▶ _EXERCISE DESCRIPTION_
Your copy of the listing should match it exactly, only without pictures.

▶ _DATA SUPPLIED_
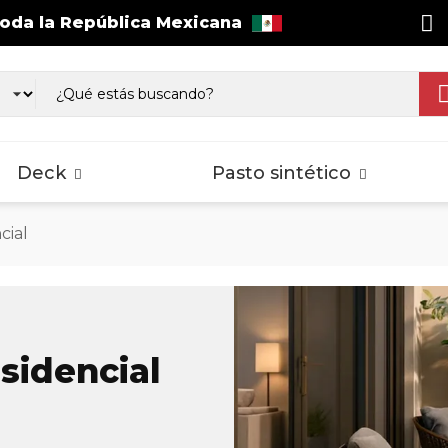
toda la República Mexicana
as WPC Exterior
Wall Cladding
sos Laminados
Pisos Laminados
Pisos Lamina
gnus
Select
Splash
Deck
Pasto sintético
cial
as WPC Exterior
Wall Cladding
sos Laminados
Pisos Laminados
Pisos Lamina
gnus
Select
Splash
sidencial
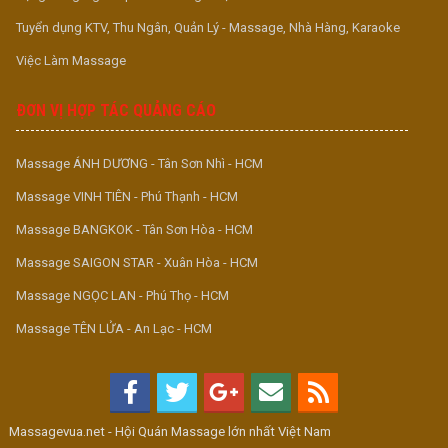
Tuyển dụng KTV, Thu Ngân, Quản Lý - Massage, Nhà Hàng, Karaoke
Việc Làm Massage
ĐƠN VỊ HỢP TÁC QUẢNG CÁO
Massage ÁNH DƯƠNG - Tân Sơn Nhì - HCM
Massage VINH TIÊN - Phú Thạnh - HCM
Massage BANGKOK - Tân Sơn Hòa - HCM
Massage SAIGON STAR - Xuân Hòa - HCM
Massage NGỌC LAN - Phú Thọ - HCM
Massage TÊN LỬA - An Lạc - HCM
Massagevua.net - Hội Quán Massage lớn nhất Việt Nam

▶ _RESULT OF THIS TASK_
toda la República Mexicana
as WPC Exterior
Wall Cladding
sos Laminados
Pisos Laminados
Pisos Lamina
gnus
Select
Splash
Deck
Pasto sintético
cial
as WPC Exterior
Wall Cladding
sos Laminados
Pisos Laminados
Pisos Lamina
gnus
Select
Splash
sidencial
Tuyển dụng KTV, Thu Ngân, Quản Lý - Massage, Nhà Hàng, Karaoke
Việc Làm Massage
ĐƠN VỊ HỢP TÁC QUẢNG CÁO
Massage ÁNH DƯƠNG - Tân Sơn Nhì - HCM
Massage VINH TIÊN - Phú Thạnh - HCM
Massage BANGKOK - Tân Sơn Hòa - HCM
Massage SAIGON STAR - Xuân Hòa - HCM
Massage NGỌC LAN - Phú Thọ - HCM
Massage TÊN LỬA - An Lạc - HCM
Massagevua.net - Hội Quán Massage lớn nhất Việt Nam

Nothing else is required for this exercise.